### Exercise materials
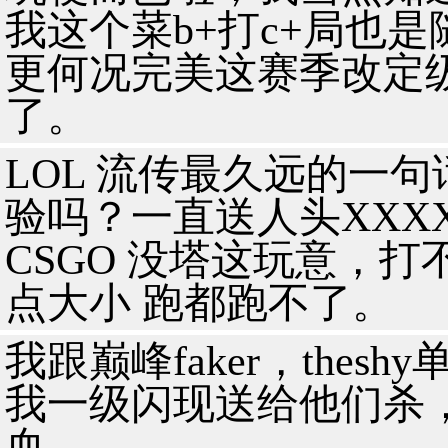
我这个菜b+打c+局也
更何况完美这赛季改定
了。
LOL 流传最久远的一
验吗？一直送人头XXX
CSGO 没塔这玩意，
点大小 跑都跑不了。
我跟巅峰faker，thesh
我一级闪现送给他们杀
血。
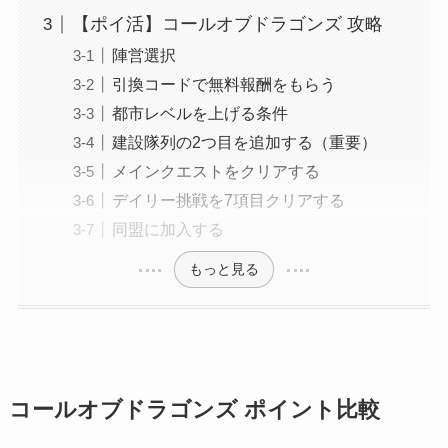
【ポイ活】コールオブドラゴンズ 攻略
陣営選択
引換コードで無料報酬をもらう
都市レベルを上げる条件
建設隊列の2つ目を追加する（重要）
メインクエストをクリアする
デイリー挑戦を7項目クリアする
同盟に加入する
もっと見る
コールオブドラゴンズ ポイント比較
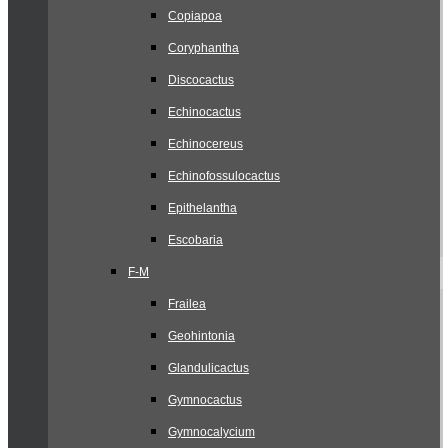
Copiapoa
Coryphantha
Discocactus
Echinocactus
Echinocereus
Echinofossulocactus
Epithelantha
Escobaria
F-M
Frailea
Geohintonia
Glandulicactus
Gymnocactus
Gymnocalycium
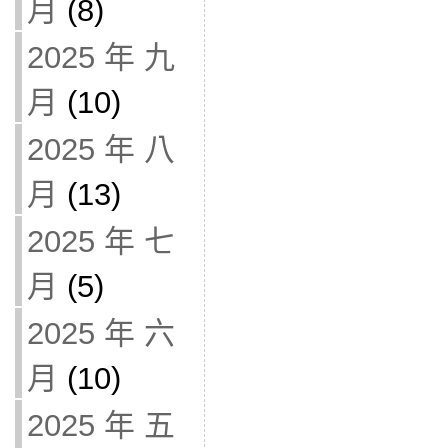
月
(8)
2025 年 九
月
(10)
2025 年 八
月
(13)
2025 年 七
月
(5)
2025 年 六
月
(10)
2025 年 五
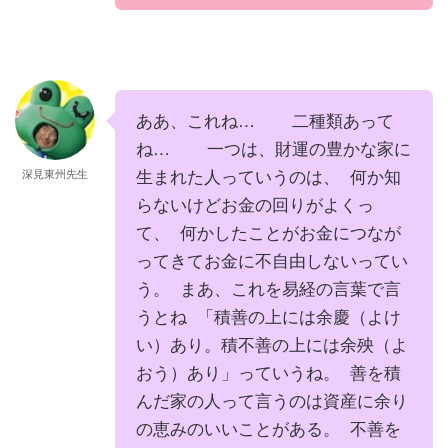
ああ、これね… 二種類あって
ね… 一つは、財運の豊かな家に
生まれた人っていうのは、 何か知
深見東州先生
らないけどお金の回りがよくっ
て、 何かしたことがお金につなが
ってきてお金に不自由しないってい
う。 まあ、これを易経の言葉で言
うとね 「積善の上には余慶（よけ
い）あり。積不善の上には余殃（よ
おう）あり」っていうね。 善を積
んだ家の人って言うのは資産に余り
の恵みのいいことがある。 不善を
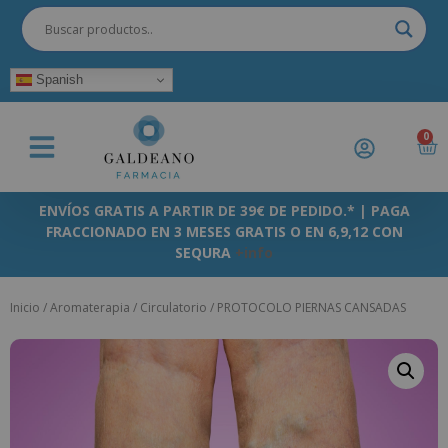
Spanish
0
ENVÍOS GRATIS A PARTIR DE 39€ DE PEDIDO.* | PAGA
FRACCIONADO EN 3 MESES GRATIS O EN 6,9,12 CON
SEQURA
+info
Inicio
/
Aromaterapia
/
Circulatorio
/ PROTOCOLO PIERNAS CANSADAS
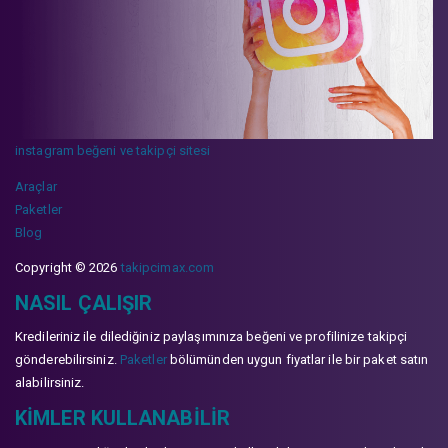
instagram beğeni ve takipçi sitesi
Araçlar
Paketler
Blog
Copyright © 2026
takipcimax.com
NASIL ÇALIŞIR
Kredileriniz ile dilediğiniz paylaşımınıza beğeni ve profilinize takipçi
gönderebilirsiniz.
Paketler
bölümünden uygun fiyatlar ile bir paket satın
alabilirsiniz.
KIMLER KULLANABILIR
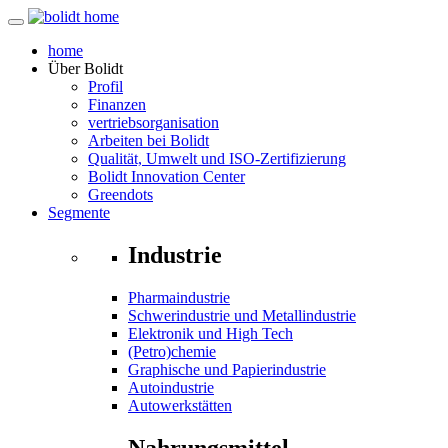
home
Über
Bolidt
Profil
Finanzen
vertriebsorganisation
Arbeiten bei Bolidt
Qualität, Umwelt und ISO-Zertifizierung
Bolidt Innovation Center
Greendots
Segmente
Industrie
Pharmaindustrie
Schwerindustrie und Metallindustrie
Elektronik und High Tech
(Petro)chemie
Graphische und Papierindustrie
Autoindustrie
Autowerkstätten
Nahrungsmittel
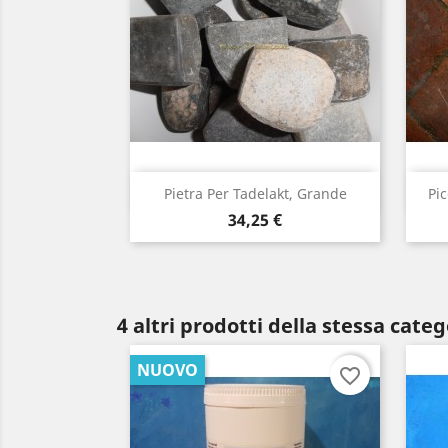
Visualizzazione rapida

Pietra Per Tadelakt, Grande
Pi
Prezzo
34,25 €
4 altri prodotti della stessa categ
NUOVO
favorite_border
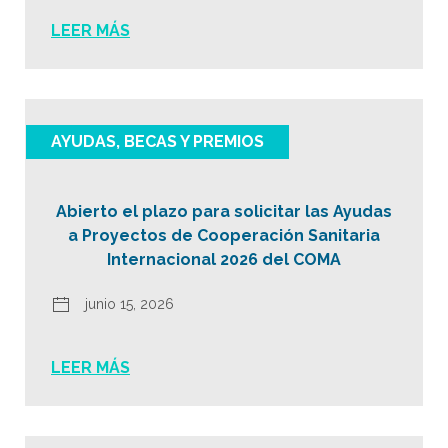
LEER MÁS
AYUDAS, BECAS Y PREMIOS
Abierto el plazo para solicitar las Ayudas
a Proyectos de Cooperación Sanitaria
Internacional 2026 del COMA
junio 15, 2026
LEER MÁS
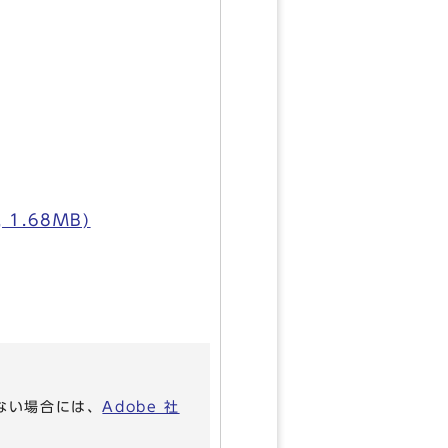
.68MB)
いない場合には、
Adobe 社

### What is needed
Skip the pictures and transcribe the rest of the records exactly.

### Written solution
我这个菜b+打c+局也
更何况完美这赛季改定
了。
LOL 流传最久远的一
验吗？一直送人头XXX
CSGO 没塔这玩意，
点大小 跑都跑不了。
我跟巅峰faker，thesh
我一级闪现送给他们杀
血。
【ポイ活】コールオブドラゴンズ 攻略
陣営選択
引換コードで無料報酬をもらう
都市レベルを上げる条件
建設隊列の2つ目を追加する（重要）
メインクエストをクリアする
デイリー挑戦を7項目クリアする
同盟に加入する
もっと見る
コールオブドラゴンズ ポイント比較
Copiapoa
Coryphantha
Discocactus
Echinocactus
Echinocereus
Echinofossulocactus
Epithelantha
Escobaria
F-M
Frailea
Geohintonia
Glandulicactus
Gymnocactus
Gymnocalycium
月
(8)
2025 年 九
月
(10)
2025 年 八
月
(13)
2025 年 七
月
(5)
2025 年 六
月
(10)
2025 年 五
ああ、これね… 二種類あって
ね… 一つは、財運の豊かな家に
生まれた人っていうのは、 何か知
深見東州先生
らないけどお金の回りがよくっ
て、 何かしたことがお金につなが
ってきてお金に不自由しないってい
う。 まあ、これを易経の言葉で言
うとね 「積善の上には余慶（よけ
い）あり。積不善の上には余殃（よ
おう）あり」っていうね。 善を積
んだ家の人って言うのは資産に余り
の恵みのいいことがある。 不善を
Spanish
0
ENVÍOS GRATIS A PARTIR DE 39€ DE PEDIDO.* | PAGA
FRACCIONADO EN 3 MESES GRATIS O EN 6,9,12 CON
SEQURA
+info
Inicio
/
Aromaterapia
/
Circulatorio
/ PROTOCOLO PIERNAS CANSADAS
instagram beğeni ve takipçi sitesi
Araçlar
Paketler
Blog
Copyright © 2026
takipcimax.com
NASIL ÇALIŞIR
Kredileriniz ile dilediğiniz paylaşımınıza beğeni ve profilinize takipçi
gönderebilirsiniz.
Paketler
bölümünden uygun fiyatlar ile bir paket satın
alabilirsiniz.
KIMLER KULLANABILIR
home
Über
Bolidt
Profil
Finanzen
vertriebsorganisation
Arbeiten bei Bolidt
Qualität, Umwelt und ISO-Zertifizierung
Bolidt Innovation Center
Greendots
Segmente
Industrie
Pharmaindustrie
Schwerindustrie und Metallindustrie
Elektronik und High Tech
(Petro)chemie
Graphische und Papierindustrie
Autoindustrie
Autowerkstätten
Nahrungsmittel
Visualizzazione rapida

Pietra Per Tadelakt, Grande
Pi
Prezzo
34,25 €
4 altri prodotti della stessa categ
NUOVO
favorite_border
LEER MÁS
AYUDAS, BECAS Y PREMIOS
Abierto el plazo para solicitar las Ayudas
a Proyectos de Cooperación Sanitaria
Internacional 2026 del COMA
junio 15, 2026
LEER MÁS
.68MB)
いない場合には、
Adobe 社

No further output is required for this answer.